News
2 June 2020

Tyréns is involved in creating the world's first climate-neutral grocery store

The Lidl store in Visby is the first building with double sustainability certification according to both BREEAM-SE and NollCO2. Tyréns has contributed expertise in plumbing, electricity, telecommunications, solar systems and acoustics in this world-unique construction.

The construction of the Lidl store in Visby has been a pilot project for Sweden Green Building Council's new certification NollCO2. The store will be the first to reach the certification and also the first in the world with the rating Excellent in BREEAM-SE 2017. The new version of BREEAM-SE puts more focus on climate adaptation and includes more building types and rewards innovations to a greater extent than before. 

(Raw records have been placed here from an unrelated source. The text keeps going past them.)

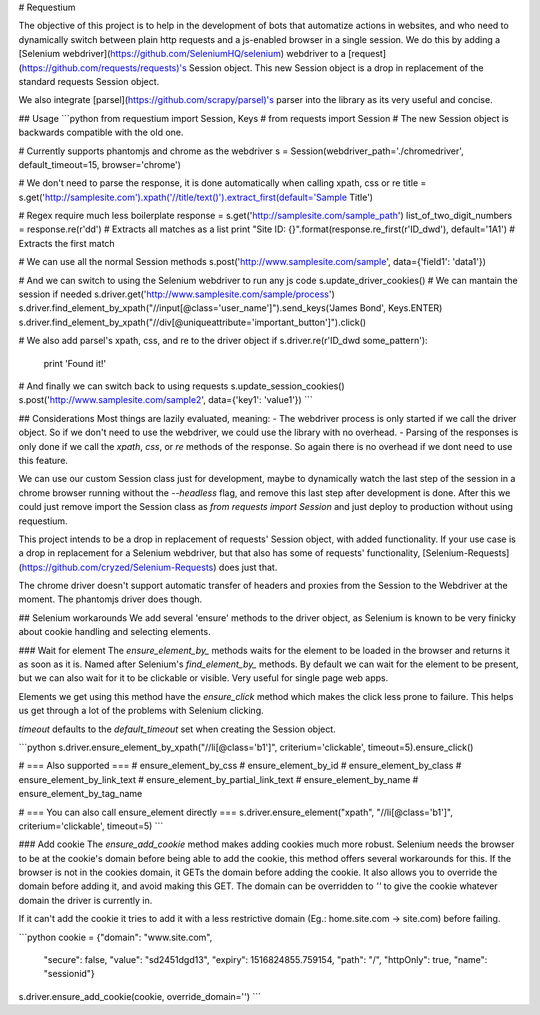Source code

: # Requestium

The objective of this project is to help in the development of bots that automatize actions in websites, and who need to dynamically switch between plain http requests and a js-enabled browser in a single session. We do this by adding a [Selenium webdriver](https://github.com/SeleniumHQ/selenium) webdriver to a [request](https://github.com/requests/requests)'s Session object. This new Session object is a drop in replacement of the standard requests Session object.

We also integrate [parsel](https://github.com/scrapy/parsel)'s parser into the library as its very useful and concise.

## Usage
```python
from requestium import Session, Keys
# from requests import Session  # The new Session object is backwards compatible with the old one.

# Currently supports phantomjs and chrome as the webdriver
s = Session(webdriver_path='./chromedriver', default_timeout=15, browser='chrome')

# We don't need to parse the response, it is done automatically when calling xpath, css or re
title = s.get('http://samplesite.com').xpath('//title/text()').extract_first(default='Sample Title')

# Regex require much less boilerplate
response = s.get('http://samplesite.com/sample_path')
list_of_two_digit_numbers = response.re(r'\d\d')  # Extracts all matches as a list
print "Site ID: {}".format(response.re_first(r'ID_\d\w\d'), default='1A1')  # Extracts the first match

# We can use all the normal Session methods
s.post('http://www.samplesite.com/sample', data={'field1': 'data1'})

# And we can switch to using the Selenium webdriver to run any js code
s.update_driver_cookies()  # We can mantain the session if needed
s.driver.get('http://www.samplesite.com/sample/process')
s.driver.find_element_by_xpath("//input[@class='user_name']").send_keys('James Bond', Keys.ENTER)
s.driver.find_element_by_xpath("//div[@uniqueattribute='important_button']").click()

# We also add parsel's xpath, css, and re to the driver object
if s.driver.re(r'ID_\d\w\d some_pattern'):
    print 'Found it!'

# And finally we can switch back to using requests
s.update_session_cookies()
s.post('http://www.samplesite.com/sample2', data={'key1': 'value1'})
```

## Considerations
Most things are lazily evaluated, meaning:
- The webdriver process is only started if we call the driver object. So if we don't need to use the webdriver, we could use the library with no overhead.
- Parsing of the responses is only done if we call the `xpath`, `css`, or `re` methods of the response. So again there is no overhead if we dont need to use this feature.

We can use our custom Session class just for development, maybe to dynamically watch the last step of the session in a chrome browser running without the `--headless` flag, and remove this last step after development is done. After this we could just remove import the Session class as `from requests import Session` and just deploy to production without using requestium.

This project intends to be a drop in replacement of requests' Session object, with added functionality. If your use case is a drop in replacement for a Selenium webdriver, but that also has some of requests' functionality, [Selenium-Requests](https://github.com/cryzed/Selenium-Requests) does just that.

The chrome driver doesn't support automatic transfer of headers and proxies from the Session to the Webdriver at the moment. The phantomjs driver does though.

## Selenium workarounds
We add several 'ensure' methods to the driver object, as Selenium is known to be very finicky about cookie handling and selecting elements.

### Wait for element
The `ensure_element_by_` methods waits for the element to be loaded in the browser and returns it as soon as it is. Named after Selenium's `find_element_by_` methods. By default we can wait for the element to be present, but we can also wait for it to be clickable or visible. Very useful for single page web apps.

Elements we get using this method have the `ensure_click` method which makes the click less prone to failure. This helps us get through a lot of the problems with Selenium clicking.

`timeout` defaults to the `default_timeout` set when creating the Session object.

```python
s.driver.ensure_element_by_xpath("//li[@class='b1']", criterium='clickable', timeout=5).ensure_click()

# === Also supported ===
# ensure_element_by_css
# ensure_element_by_id
# ensure_element_by_class
# ensure_element_by_link_text
# ensure_element_by_partial_link_text
# ensure_element_by_name
# ensure_element_by_tag_name

# === You can also call ensure_element directly ===
s.driver.ensure_element("xpath", "//li[@class='b1']", criterium='clickable', timeout=5)
```

### Add cookie
The `ensure_add_cookie` method makes adding cookies much more robust. Selenium needs the browser to be at the cookie's domain before being able to add the cookie, this method offers several workarounds for this. If the browser is not in the cookies domain, it GETs the domain before adding the cookie. It also allows you to override the domain before adding it, and avoid making this GET. The domain can be overridden to `''` to give the cookie whatever domain the driver is currently in.

If it can't add the cookie it tries to add it with a less restrictive domain (Eg.: home.site.com -> site.com) before failing.

```python
cookie = {"domain": "www.site.com",
          "secure": false,
          "value": "sd2451dgd13",
          "expiry": 1516824855.759154,
          "path": "/",
          "httpOnly": true,
          "name": "sessionid"}
s.driver.ensure_add_cookie(cookie, override_domain='')
```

Tyréns has designed the store's systems for plumbing, cooling, control and monitoring. All waste heat from the cooling system is optimized and reused and the small amount of energy consumed is only used for cooling.  

Tyréns has also designed systems for electricity, telecommunications and solar cells. Optimization and design of the solar systems’ scale was made to minimize piping and load on the roof.

To create good acoustics between public retail space and warehouses, Tyrén's acoustics experts have developed sound requirements drawings and advised the architects.

"Both Tyréns and Lidl are at the forefront of sustainability, so we have learned a lot from each other and have had fun during work. I am pleased that we have continued to have the confidence to work with Link to produce tender documents for a new regular store in Täby,” explains a proud Jan Berglund, head of plumbing at Tyréns.

The store in Visby is expected to open at the end of June 2020.

Facts 
With the new store concept, carbon dioxide emissions are reduced by almost two thirds. A regular Lidl store emits 600/CO2 per m² while the more modern store emits only 380/CO2 per m². Lidl in Visby is almost 100 percent timber-built. Wood is renewable, environmentally friendly and binds carbon dioxide which purifies the ambient air.

The foundations have a major impact on carbon dioxide. After much analysis, the end result was a 120 mm thin extra reinforced concrete slab that is specially painted and also serves as the inner floor.

The building has living plants as a roof covering, known as sedum roofs, which reduces the cost of heating and creates a better indoor climate in summer. The sedum roof also contributes to air purification and promotes biodiversity.

The choice of suppliers is included as an important sustainability parameter, where you also review how materials are handled during the manufacturing process and their transport to the construction site.